7 cup barfi for Diwali
Take a thick bottomed pan and add the milk and sugar. Mix till it starts bubbling over. Then add the ghee, and start adding in the besan/checkpea flour, almond meal and the coconut slowly few tbspoons at a time.

It will be quite watery. Don't worry it will start to thicken soon.

7 cup barfi for Diwali
Keep stirring as soon as it started to thicken. Make sure there are no lumps or sticking at the bottom.

7 cup barfi for Diwali
Once it starts leaving the sides and comes together, take it off the heat and out it on the ghee-coated plate. Use a spatula to flatten the mixture and then let it cool. Cut it in squares or diamond shape and it's ready.

7 cup barfi for Diwali

October 02, 2017

Shubho Bijoya with rajbhog

Bengali sweet Rajbhog

I haven't been in India for durga pujo for many years now, but pujo still revolves around food, friends adda and happiness no matter where. Shubho Bijoya and Happy Dushera. I hope you had a wonderful festive season too.

I try to make something special during this season and this year decided to tackle rajbhog or as my kids call it - giant rasgulla.

There were many recipes I saw that involved adding food color, filling the rajbhog with mawa, or dry fruits.

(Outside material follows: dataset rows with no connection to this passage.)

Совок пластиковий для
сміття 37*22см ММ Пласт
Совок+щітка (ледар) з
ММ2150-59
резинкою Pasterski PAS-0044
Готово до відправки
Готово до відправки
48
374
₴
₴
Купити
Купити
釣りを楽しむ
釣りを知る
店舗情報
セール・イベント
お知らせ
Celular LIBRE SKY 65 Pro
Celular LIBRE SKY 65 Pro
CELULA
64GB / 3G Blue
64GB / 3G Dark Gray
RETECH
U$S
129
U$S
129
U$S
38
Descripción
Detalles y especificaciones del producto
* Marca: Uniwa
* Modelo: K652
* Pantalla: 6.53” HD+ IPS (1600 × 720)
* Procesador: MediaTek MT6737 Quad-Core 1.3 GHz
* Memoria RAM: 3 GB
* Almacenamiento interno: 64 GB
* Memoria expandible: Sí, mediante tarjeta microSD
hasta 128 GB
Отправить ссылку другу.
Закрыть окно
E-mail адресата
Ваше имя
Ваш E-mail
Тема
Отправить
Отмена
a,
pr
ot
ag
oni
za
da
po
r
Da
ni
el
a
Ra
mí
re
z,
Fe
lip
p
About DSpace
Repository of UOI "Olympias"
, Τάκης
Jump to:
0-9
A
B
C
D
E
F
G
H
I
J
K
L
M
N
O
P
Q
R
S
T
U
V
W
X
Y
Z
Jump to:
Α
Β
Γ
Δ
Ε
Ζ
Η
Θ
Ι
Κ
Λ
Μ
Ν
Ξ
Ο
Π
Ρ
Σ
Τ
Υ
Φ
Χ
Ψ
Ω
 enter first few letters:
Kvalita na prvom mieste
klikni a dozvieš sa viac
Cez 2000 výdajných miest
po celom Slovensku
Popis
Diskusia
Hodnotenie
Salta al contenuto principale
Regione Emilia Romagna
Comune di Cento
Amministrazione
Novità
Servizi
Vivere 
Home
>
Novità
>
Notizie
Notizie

Instead I have tried to keep the recipe simple mostly for kids and for me. 

I tried it a few times with a few variations before posting.

Here is my cheat sheet.

I make homemade chana/paneer.

Don't let the chana/paneer sit out for two long. Mix it while it still has some moisture.

Mix some saffron and sugar in the chana/paneer.

Make sure the sugar syrup is bubbling nicely when the chana/paneer balls are in.

(makes 10-12)
1/2 gallon whole milk
juice of 1 lemon
1 tspoon suji
1 tspoon flour
1 tspoon sugar
few strands of saffron

For syrup
21/2 cups of water + 1 cup of warm water
1 cup sugar
few strands of saffron
4-5 cardamom
1 tspoon rose water (optional)

Heat the milk in a deep bottomed pan till it  boils over then add in the juice of the lemon. Keep it on heat till milk separates.

Bengali sweet Rajbhog
Wash the chana well to get any excess smell out and strain it in a cheesecloth and hang it for 1-2 hours to drain excess water.

Bengali sweet Rajbhog
Then take the chana/paneer and mix in the saffrons, semolina/suji, flour and sugar and mix it well for a good 5-7 minutes, till it all come together smoothly.

Bengali sweet Rajbhog
Divide the mix into equal 10-12 parts. Then take each part, mix it in your hand and make a smooth ball. Repeat for each part. Know that the rajbhog will double in size during boiling.

Making sugar syrup:
Take a deep thich bottomed pan and add 1 cup sugar in 2 1/2 cups water. Once the sugar dissolves add in the saffron, cardamom, and the rose water. Let is boil for about 5-6 minutes till it is not so watery.

Add in the chana/paneer balls in the boiling sugar syrup and close the lid. Let it boil for 15-20 minutes. In the middle, you will have to add the extra 1 cup warm water, because the syrup should not get thick. It's consistency is important.

Keep the lid closed otherwise.

Bengali sweet Rajbhog
Let it cool preferably overnight before serving.